A single pannier works well. If you’re riding off-road, you might prefer to use some bikepacking bags. If you don’t have any cycling luggage, you could use a backpack. For more ideas, check out my guide to budget bicycle luggage options.
Try to choose a piece of luggage that is waterproof and offers at least 10 liters of volume. You need a bag that is large enough to accommodate your winter jacket if you get too hot.
I like to use my Moosetreks frame bag. It offers 14 liters of storage for my winter gear and doesn’t require a frame. It attaches with hook and loop straps. It’s also aerodynamically efficient because it sits in the frame. For more info, check out my full review here.
29. Treat Yourself Once in a While
You can only spend so much time outside in the cold before you start feeling miserable. Remember, winter cycling is supposed to be fun. If you’re starting to shiver, pop into a restaurant for a hot meal or grab a cup of coffee and a muffin at a cafe. Cold weather is draining. If you try to ride through the cold, you’ll just burn out and you won’t enjoy yourself.
If you enjoy winter cycling and do it often, treat yourself to some winter cycling gear. A good pair of boots, waterproof gloves, a warm hat, and a quality winter jacket can greatly improve your comfort while you’re out in the cold. With the proper clothing, you can cycle comfortably, no matter the weather.

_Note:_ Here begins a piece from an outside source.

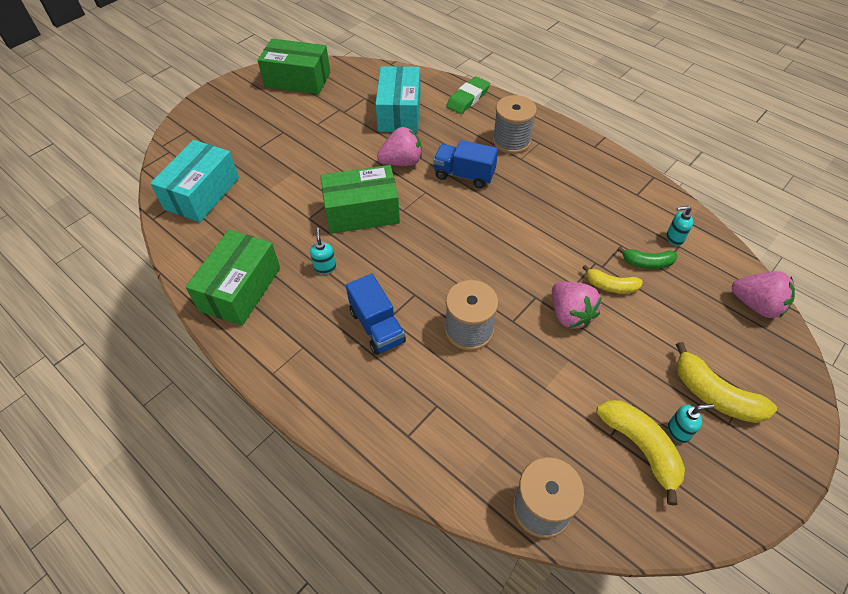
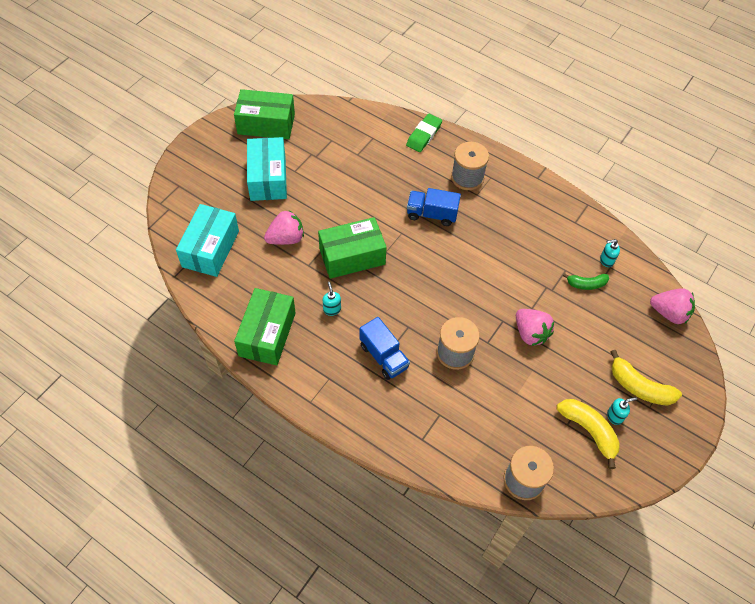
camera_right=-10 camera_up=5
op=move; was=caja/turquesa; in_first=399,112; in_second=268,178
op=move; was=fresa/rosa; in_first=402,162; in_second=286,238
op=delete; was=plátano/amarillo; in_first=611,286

It can also be worthwhile to make some upgrades to your bike. Studded tires, fenders, pogies, a cycling mirror, and a dynamo hub can improve your winter cycling experience. A properly set up bike can make your ride much smoother, safer, and more comfortable.
30. If you’re Riding an E-Bike, Keep your Batteries Warm
Batteries drain quickly in cold temperatures. Try not to leave your e-bike outside too long during the winter or your battery could die. Be sure to take your e-bike battery inside with you every night and store it in a heated room.
If you plan on e-biking during the winter often, install a cover over your battery. This can help keep it warmer while you ride. This can greatly increase your range.
Keep in mind that your e-bike range will be reduced during the winter. To maximize your range, use your battery conservatively. Use assist mode rather than the throttle. Use battery saver mode rather than performance mode.
Final Thoughts About Cold Weather Cycling
If you prepare properly, winter can be a great cycling season. The snow creates an incredible atmosphere. Winter is a quiet, beautiful, and peaceful season. Your favorite cycling routes look completely different after they’ve been covered in a layer of snow. Winter is also quiet and less crowded. The air feels crisp and invigorating.
At the same time, the cold weather and poor road conditions do present some challenges. You have to dress strategically so you don’t get too cold or too sweaty. You need warm, breathable clothing. In addition, you have to perform more frequent maintenance to keep your bike operating smoothly. Salt, de-icing chemicals, and gravel can cause wear on your bike. In addition, there are safety risks to consider. It’s easy to slip and fall during the winter. Frostbite and hypothermia are risks if the weather is extreme.
To decide whether or not winter cycling is for you, you’ll just have to bundle up and give it a try. Choose a day that’s dry and not too cold and go for a short ride. Hopefully, this guide makes your next winter bike ride a bit smoother and more comfortable.